Brandon, an actor, was doing a scene on the set of “The Crow” when another character shot him with what was supposed to be a blank. The bizarre shooting was ruled an accident.

Jimi Hendrix

Birth: Nov. 27, 1942

Death: Sept. 18, 1970

Seattle-born Jimi Hendrix was born to rock. As a tyke, he strummed a broom like he was playing a guitar.

So his dad got him an old one-string ukulele. From there he advanced to a $5 acoustic guitar.

The rest is history.

Hendrix made the rounds of venues in Greenwich Village.
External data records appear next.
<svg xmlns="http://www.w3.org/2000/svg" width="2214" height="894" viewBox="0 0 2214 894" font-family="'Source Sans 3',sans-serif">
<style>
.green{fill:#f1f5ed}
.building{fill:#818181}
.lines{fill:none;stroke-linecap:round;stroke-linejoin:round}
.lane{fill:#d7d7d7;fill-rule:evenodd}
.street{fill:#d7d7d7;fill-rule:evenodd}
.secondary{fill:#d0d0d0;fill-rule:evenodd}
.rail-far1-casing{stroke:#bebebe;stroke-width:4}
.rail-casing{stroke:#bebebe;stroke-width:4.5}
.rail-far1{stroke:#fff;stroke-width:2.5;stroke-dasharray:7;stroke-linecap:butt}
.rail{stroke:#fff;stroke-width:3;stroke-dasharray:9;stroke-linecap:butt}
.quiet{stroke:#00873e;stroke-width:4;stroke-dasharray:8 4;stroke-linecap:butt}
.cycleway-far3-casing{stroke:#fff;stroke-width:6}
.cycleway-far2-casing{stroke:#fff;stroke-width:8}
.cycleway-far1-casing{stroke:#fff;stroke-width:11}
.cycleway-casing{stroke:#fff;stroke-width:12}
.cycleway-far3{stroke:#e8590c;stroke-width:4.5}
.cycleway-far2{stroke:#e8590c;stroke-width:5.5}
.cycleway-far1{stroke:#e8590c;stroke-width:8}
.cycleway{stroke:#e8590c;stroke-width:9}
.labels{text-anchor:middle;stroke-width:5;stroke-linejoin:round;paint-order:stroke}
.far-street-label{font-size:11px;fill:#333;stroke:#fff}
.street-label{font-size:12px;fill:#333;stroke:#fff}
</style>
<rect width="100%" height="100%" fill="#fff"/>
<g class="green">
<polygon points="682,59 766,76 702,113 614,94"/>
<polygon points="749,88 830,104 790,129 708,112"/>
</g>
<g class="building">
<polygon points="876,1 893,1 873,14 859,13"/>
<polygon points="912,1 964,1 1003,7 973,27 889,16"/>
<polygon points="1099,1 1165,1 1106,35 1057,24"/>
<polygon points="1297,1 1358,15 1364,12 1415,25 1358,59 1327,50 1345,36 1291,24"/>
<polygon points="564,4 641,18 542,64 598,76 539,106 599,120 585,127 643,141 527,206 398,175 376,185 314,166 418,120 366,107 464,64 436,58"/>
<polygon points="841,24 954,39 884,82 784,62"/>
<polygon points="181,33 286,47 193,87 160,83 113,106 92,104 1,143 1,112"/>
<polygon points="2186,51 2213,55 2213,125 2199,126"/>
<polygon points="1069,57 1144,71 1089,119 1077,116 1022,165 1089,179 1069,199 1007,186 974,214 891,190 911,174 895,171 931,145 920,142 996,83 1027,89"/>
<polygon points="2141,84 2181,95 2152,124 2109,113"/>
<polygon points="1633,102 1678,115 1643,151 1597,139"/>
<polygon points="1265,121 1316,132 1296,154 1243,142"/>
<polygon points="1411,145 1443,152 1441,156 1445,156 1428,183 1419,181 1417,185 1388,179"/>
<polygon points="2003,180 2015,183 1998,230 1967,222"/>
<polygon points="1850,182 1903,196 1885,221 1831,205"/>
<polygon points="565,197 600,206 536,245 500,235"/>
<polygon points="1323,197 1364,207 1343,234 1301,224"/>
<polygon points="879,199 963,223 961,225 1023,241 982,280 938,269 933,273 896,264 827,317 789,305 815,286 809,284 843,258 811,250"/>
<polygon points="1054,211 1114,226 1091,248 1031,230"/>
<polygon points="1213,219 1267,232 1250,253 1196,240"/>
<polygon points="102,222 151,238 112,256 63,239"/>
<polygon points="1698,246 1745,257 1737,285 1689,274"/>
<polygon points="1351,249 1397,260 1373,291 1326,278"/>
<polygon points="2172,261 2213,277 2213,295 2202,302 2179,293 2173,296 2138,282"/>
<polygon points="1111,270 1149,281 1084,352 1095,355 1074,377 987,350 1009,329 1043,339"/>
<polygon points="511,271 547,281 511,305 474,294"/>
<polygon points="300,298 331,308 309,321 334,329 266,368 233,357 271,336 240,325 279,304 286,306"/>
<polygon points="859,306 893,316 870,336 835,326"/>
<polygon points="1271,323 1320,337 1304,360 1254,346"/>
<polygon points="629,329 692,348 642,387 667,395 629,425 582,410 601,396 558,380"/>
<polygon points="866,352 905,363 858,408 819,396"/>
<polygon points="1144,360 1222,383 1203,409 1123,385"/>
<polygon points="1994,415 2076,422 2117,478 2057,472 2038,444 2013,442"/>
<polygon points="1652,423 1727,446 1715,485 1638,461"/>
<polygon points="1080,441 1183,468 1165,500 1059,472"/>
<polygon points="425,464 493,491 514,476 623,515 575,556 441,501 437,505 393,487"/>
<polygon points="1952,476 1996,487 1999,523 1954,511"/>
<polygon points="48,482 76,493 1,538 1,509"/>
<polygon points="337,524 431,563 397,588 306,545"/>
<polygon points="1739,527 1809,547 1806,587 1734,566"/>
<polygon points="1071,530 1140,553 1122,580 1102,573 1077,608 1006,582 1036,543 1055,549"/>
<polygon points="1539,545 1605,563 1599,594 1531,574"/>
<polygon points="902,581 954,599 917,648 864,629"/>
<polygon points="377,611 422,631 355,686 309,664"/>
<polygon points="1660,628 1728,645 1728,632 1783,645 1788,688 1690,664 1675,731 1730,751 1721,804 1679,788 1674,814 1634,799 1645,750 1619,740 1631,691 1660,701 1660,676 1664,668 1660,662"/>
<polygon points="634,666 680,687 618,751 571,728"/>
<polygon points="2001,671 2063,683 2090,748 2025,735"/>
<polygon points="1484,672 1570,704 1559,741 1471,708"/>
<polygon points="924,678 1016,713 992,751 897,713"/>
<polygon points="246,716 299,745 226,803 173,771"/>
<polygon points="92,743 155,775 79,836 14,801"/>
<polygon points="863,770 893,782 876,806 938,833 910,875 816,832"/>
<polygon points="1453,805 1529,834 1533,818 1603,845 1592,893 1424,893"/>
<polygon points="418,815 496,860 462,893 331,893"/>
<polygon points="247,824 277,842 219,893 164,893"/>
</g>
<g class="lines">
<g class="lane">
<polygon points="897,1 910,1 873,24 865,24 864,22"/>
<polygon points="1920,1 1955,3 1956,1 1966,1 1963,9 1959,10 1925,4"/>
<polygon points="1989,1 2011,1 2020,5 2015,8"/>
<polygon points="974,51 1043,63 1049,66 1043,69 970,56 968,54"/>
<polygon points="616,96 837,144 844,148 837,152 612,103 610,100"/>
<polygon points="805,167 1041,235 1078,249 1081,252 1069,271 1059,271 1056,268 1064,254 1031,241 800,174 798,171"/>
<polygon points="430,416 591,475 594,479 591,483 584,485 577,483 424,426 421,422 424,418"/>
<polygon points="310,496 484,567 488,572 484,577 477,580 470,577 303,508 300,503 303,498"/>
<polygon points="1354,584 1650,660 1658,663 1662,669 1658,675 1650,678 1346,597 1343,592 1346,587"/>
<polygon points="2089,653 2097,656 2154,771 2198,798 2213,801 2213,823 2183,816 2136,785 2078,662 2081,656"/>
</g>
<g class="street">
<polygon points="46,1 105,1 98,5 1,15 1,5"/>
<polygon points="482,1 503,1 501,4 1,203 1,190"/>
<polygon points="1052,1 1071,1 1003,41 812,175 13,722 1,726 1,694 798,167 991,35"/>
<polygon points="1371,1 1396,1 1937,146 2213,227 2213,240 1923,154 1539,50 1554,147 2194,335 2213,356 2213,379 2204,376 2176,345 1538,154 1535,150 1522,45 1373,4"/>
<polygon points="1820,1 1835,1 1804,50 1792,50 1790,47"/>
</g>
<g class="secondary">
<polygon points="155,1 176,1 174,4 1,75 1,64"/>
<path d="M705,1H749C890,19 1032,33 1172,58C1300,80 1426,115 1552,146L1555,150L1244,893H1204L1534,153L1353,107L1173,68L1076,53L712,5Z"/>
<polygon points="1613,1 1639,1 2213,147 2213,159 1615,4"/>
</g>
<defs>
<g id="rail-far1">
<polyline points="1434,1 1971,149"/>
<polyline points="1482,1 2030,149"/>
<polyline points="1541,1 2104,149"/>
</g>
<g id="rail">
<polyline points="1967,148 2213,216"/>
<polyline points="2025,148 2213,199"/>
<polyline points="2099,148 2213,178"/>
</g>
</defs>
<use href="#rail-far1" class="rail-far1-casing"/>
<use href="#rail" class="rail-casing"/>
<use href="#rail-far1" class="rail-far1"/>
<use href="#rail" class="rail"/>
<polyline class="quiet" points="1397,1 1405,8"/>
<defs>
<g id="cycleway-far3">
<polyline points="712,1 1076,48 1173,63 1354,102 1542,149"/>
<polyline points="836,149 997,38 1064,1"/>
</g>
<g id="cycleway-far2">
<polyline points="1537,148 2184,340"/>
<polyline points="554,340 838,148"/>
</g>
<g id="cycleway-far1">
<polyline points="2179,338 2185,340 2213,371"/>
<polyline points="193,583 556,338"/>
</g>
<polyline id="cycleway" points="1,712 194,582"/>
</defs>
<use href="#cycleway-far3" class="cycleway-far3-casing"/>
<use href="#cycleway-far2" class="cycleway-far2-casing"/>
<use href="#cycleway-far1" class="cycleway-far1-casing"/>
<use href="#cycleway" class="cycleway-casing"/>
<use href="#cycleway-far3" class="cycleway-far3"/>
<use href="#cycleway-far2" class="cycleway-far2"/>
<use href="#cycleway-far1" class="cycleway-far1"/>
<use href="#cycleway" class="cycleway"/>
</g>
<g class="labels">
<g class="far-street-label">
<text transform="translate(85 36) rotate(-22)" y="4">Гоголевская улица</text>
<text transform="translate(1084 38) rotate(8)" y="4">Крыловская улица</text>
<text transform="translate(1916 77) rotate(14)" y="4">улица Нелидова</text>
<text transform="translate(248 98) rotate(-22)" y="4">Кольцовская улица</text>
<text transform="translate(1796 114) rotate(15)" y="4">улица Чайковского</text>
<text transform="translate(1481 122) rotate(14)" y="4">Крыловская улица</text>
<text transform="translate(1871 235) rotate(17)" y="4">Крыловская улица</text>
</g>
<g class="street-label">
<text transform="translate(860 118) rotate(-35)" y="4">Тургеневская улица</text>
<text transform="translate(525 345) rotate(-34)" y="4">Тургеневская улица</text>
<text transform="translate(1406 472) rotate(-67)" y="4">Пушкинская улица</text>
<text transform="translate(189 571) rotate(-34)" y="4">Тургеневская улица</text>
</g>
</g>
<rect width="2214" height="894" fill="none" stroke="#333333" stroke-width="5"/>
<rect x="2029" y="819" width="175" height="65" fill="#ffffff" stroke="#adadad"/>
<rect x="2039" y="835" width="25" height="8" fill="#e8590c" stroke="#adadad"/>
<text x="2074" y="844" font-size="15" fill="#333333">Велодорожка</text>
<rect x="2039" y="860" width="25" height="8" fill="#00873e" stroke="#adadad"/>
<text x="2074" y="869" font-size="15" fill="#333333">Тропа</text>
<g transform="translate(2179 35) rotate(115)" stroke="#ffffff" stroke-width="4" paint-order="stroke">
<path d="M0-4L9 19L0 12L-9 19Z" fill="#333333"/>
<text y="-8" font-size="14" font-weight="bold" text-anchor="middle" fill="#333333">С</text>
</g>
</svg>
Then it was off to England to form a new band, the Jimi Hendrix Experience.

He died in London at age 27 from a drug overdose.

To this day, his renegade version of “The Star-Spangled Banner” at Woodstock resonates with the stoned and sober alike.
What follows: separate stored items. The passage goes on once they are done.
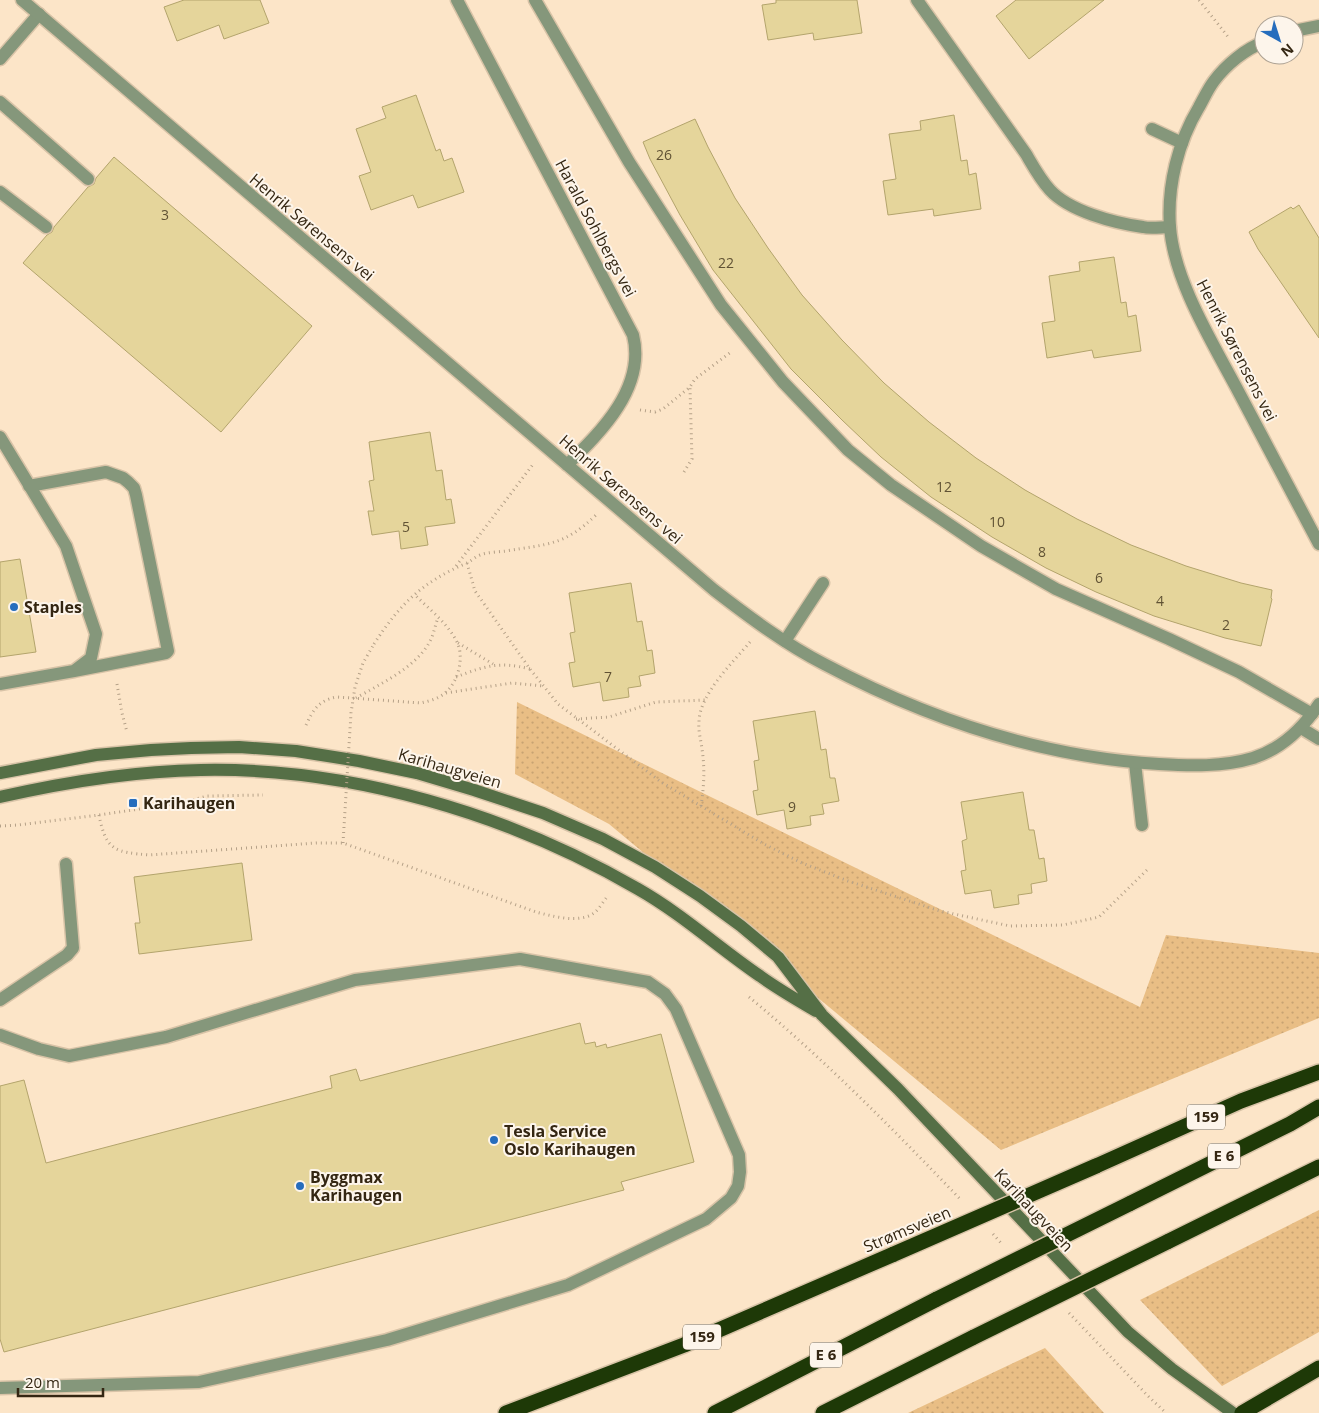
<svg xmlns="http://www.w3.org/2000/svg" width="1319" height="1413" font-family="'Open Sans',sans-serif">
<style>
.grass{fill:url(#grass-dots)}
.building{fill:#e5d59b;stroke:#b3a46c}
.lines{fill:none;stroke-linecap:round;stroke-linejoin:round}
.lane-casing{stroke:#d8c3a7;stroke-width:15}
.street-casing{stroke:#d8c3a7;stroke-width:15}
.secondary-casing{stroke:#d8c3a7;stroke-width:15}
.highway-casing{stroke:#d8c3a7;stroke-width:18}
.path{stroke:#b5a188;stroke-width:3;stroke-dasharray:1 4;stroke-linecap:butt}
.lane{stroke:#85977b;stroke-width:12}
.street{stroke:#85977b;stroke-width:12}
.secondary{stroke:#556f46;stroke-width:12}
.highway{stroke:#1e3907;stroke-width:15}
.highway-bridge-casing{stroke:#d8c3a7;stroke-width:18;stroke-linecap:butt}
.path-bridge{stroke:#b5a188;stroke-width:3;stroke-dasharray:1 4;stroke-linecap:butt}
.highway-bridge{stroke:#1e3907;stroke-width:15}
.poi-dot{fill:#266dbd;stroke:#fdf5eb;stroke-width:2}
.labels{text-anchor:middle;stroke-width:4;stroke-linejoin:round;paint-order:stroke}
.number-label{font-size:14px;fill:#605234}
.shield{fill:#fdf5eb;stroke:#706453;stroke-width:1}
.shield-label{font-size:15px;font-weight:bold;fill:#342612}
.street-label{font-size:16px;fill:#342612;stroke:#fdf5eb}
.poi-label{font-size:16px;font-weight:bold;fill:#342612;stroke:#fdf5eb;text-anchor:start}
</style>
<defs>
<pattern id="grass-dots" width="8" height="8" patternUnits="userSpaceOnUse" patternTransform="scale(1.25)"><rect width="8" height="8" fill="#e9be85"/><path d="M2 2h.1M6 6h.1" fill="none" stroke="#c8a372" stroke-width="1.8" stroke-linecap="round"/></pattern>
</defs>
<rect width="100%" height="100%" fill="#fce5c8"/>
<path class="grass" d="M517 702 1140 1007 1166 935 1319 953V1018L1001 1150 609 824 515 774Z
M1319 1210V1332L1222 1386 1140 1300Z
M1045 1348 1104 1413H908Z"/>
<path class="building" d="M184 0H260L269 23 224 39 219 25 177 41 164 7Z
M776 0H857L862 33 814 40 813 33 768 40 762 5 776 3Z
M1016 0H1104L1029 59 996 16Z
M416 95 436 151 440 149 444 161 452 158 464 192 418 208 413 195 371 210 359 176 371 172 356 129 386 118 382 107Z
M954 115 961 161 967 160 969 175 976 173 981 209 934 216 933 209 888 215 883 181 896 179 889 134 921 130 920 121Z
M695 119 708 147 735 198 768 248 802 295 842 340 884 383 929 422 976 458 1025 490 1077 519 1131 545 1186 566 1241 583 1272 590 1271 598 1272 599 1261 646 1225 638 1154 616 1096 592 1046 568 992 537 931 497 881 457 842 420 791 369 713 270 680 215 650 159 643 142Z
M114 157 312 326 221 432 23 263 47 235 52 232 54 227 88 187 94 184 96 178Z
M1299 205 1319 238V338L1258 249 1249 232 1291 207 1293 209Z
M1114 257 1121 303 1126 302 1128 317 1136 315 1141 351 1094 358 1092 350 1047 358 1042 323 1055 321 1049 276 1080 271 1079 262Z
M430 432 436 471 442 470 446 500 451 499 455 523 425 527 428 545 401 549 399 531 372 535 368 511H374L369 481 374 480 369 442Z
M20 559 36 652 0 657V562Z
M631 583 637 622 642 621 647 651 652 650 655 673 639 676 641 686 628 688 629 697 603 701 600 682 573 687 569 663 575 662 570 633 575 632 569 593Z
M815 711 821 750 826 749 830 778H835L839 801 822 804 824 814 810 816 811 825 787 829 784 810 757 815 753 791 758 790 754 761 759 760 753 721Z
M1023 792 1029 830H1034L1039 859 1044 858 1047 881 1031 884 1032 893 1018 895 1019 904 994 908 991 890 965 894 961 871 966 870 962 841 967 839 961 802Z
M242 863 252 940 139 954 135 923H140L134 877Z
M580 1023 585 1044 595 1042 596 1047 606 1044 607 1048 661 1034 694 1162 621 1182 624 1190 4 1352 0 1339V1086L24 1080 46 1163 332 1088 330 1076 356 1069 360 1081Z"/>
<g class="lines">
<defs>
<path id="lane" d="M535 0 629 162 721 305 783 382 848 450 891 485 981 546 1056 589 1169 639 1239 672 1312 714
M917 0 1026 154C1033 166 1040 179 1050 190 1069 211 1114 223 1143 227 1151 229 1161 227 1170 227
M0 59 39 14
M0 102 88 179
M1152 129 1182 143
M0 192 46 227
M0 437 66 546 96 634 91 658 74 671 0 684
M29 486 106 472 123 478 128 482 134 488 136 495 168 651 166 653 74 671
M785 641 823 583
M1301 728 1319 739
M1135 763 1142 825
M0 1000 67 955 73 948 66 864
M0 1035 39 1049 69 1056 166 1037 355 980 520 959 648 982 665 994 676 1009 739 1155 740 1172 738 1186 731 1198 706 1219 568 1285 387 1340 199 1382 0 1388"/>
<path id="street" d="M22 0 714 590C749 617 785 644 824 664 928 719 1041 757 1159 764 1190 766 1223 767 1253 758 1281 749 1303 728 1319 704
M457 0 633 335C646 387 602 431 567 465
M1294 31 1319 26
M1264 42C1245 49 1226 65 1214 81 1208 89 1204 98 1199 107 1178 142 1167 186 1170 227 1174 280 1211 340 1236 387 1264 439 1291 492 1319 544"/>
<path id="secondary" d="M0 773 96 755 151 750 191 748 239 747 296 751 359 761 417 773 474 790 543 813 603 839 655 867 700 896 741 926 778 957 822 1015 898 1089 1128 1332 1172 1369 1233 1413
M0 797C66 782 133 771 201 770 351 767 509 814 638 889 682 914 719 948 760 976 778 989 797 1000 816 1011"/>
<path id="highway" d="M1096 1166 1241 1101 1319 1072
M1129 1204 1290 1124 1319 1107
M1167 1242 1319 1167
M506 1413 684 1345 894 1254
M715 1413 937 1299
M823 1413 974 1337
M1242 1413 1319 1368"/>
</defs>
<use href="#lane" class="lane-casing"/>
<use href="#street" class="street-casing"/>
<use href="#secondary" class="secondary-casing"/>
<use href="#highway" class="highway-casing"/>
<path class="path" d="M1199 0 1229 38
M640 410 655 412 663 409 690 387 695 379 731 352
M684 472 692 459 690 388
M467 563 475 591 530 669 558 704 661 782 764 844 802 863 848 881 940 911 1010 926 1063 925 1099 917 1147 870
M456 566 534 463
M458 643 493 664
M374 644C400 604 422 582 467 563 471 561 475 557 480 555 488 552 498 552 506 551 547 544 564 546 596 515
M456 677C485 666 499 661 530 669
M117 684 122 713 127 732
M446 693 512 683 543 686
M356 698C380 684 417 667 430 641 434 634 435 625 438 618
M576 719 609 717 656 702 705 700
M306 725C313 710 319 700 337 697L421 703C429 701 438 699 445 693 459 681 465 656 456 640 446 622 428 608 414 594
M701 806C704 787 705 768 702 749 701 740 698 731 699 722 699 695 733 662 750 642
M99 815C106 851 115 852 149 855L316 843H343L536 912C552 916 579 924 594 913 599 909 603 902 607 897
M0 826 18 825 99 815 180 803 207 796 263 795
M749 997C825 1060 893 1129 961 1200
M993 1234 1002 1244
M1069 1313 1148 1396 1166 1413"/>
<use href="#lane" class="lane"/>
<use href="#street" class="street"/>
<use href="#secondary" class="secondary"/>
<use href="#highway" class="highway"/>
<defs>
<path id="highway-bridge" d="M894 1254 1096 1166
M937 1299 1129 1204
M974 1337 1167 1242"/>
</defs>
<use href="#highway-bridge" class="highway-bridge-casing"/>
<path class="path-bridge" d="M343 843 351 713 355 687 363 663 374 644"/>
<use href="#highway-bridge" class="highway-bridge"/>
</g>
<g class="poi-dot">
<circle cx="14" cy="607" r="5"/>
<rect x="128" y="798" width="10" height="10" rx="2.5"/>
<circle cx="494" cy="1140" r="5"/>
<circle cx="300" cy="1186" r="5"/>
</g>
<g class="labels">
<g class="number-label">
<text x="664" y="160">26</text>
<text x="165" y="220">3</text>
<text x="726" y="268">22</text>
<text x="944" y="492">12</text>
<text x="997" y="527">10</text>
<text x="406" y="532">5</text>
<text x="1042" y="557">8</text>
<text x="1099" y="583">6</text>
<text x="1160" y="606">4</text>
<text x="1226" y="630">2</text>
<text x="608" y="682">7</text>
<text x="792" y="812">9</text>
</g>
<g class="shield">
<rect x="1187" y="1104.5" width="38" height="25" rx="4"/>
<rect x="1208" y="1143.5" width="32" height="25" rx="4"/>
<rect x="683" y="1324.5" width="38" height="25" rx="4"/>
<rect x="810" y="1342.5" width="32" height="25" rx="4"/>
</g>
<g class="shield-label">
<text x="1206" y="1122">159</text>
<text x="1224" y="1161">E 6</text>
<text x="702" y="1342">159</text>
<text x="826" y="1360">E 6</text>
</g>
<g class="street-label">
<text transform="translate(312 227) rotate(40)" y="6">Henrik Sørensens vei</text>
<text transform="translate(596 228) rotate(62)" y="6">Harald Sohlbergs vei</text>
<text transform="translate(1237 350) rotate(63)" y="6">Henrik Sørensens vei</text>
<text transform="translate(621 489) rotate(41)" y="6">Henrik Sørensens vei</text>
<text transform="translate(450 768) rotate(16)" y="6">Karihaugveien</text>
<text transform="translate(1034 1210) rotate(47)" y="6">Karihaugveien</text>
<text transform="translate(907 1229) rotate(-23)" y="6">Strømsveien</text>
</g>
<g class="poi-label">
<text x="24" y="613">Staples</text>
<text x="143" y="809">Karihaugen</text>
<text x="504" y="1137">Tesla Service<tspan x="504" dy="18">Oslo Karihaugen</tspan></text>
<text x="310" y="1183">Byggmax<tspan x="310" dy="18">Karihaugen</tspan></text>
</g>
</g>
<g transform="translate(1279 40) rotate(141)"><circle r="24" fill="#fdf5eb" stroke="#ada294"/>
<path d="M0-4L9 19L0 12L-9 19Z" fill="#266dbd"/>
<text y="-8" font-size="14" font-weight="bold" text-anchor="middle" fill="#342612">N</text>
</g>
<path d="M18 1388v8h85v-8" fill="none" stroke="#342612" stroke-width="2.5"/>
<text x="25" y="1388" font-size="15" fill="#342612" stroke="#fdf5eb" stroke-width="4" paint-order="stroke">20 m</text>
</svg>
Other Hendrix hits: “Hey Joe,” “Purple Haze,” “The Wind Cries Mary” and “Foxy Lady.”

Andrea Brown: 425-339-3443; abrown@heraldnet.com.

Where to go

• Kurt Cobain: Viretta Park, 151 Lake Washington Blvd. E., Seattle

• Bruce Lee and Brandon: Lake View Cemetery, 1554 15th Ave. E., Seattle

• Jimi Hendrix: Greenwood Memorial Park, 350 Monroe Ave. NE, Renton

For more information: www.findagrave.com

Cemetery tour podcast

Death is a lively topic for Everett Public Library historian David Dilgard.

His 69-minute podcast narrates a walking tour of 52 graves at the Evergreen Cemetery, with vivid details of the famous and infamous citizens who helped shape the city’s history.

Photos and a map can be viewed with the podcast on the Everett Library site: www.epls.org/podcast.

The map can be used for self-guided walking tours. The cemetery is at 4504 Broadway, Everett.

The cemetery is the final resting place for about 50,000 souls.

Correction: The caption for the photo of Kurt Cobain’s park bench for an earlier version of this story gave an incorrect time frame for Cobain’s death.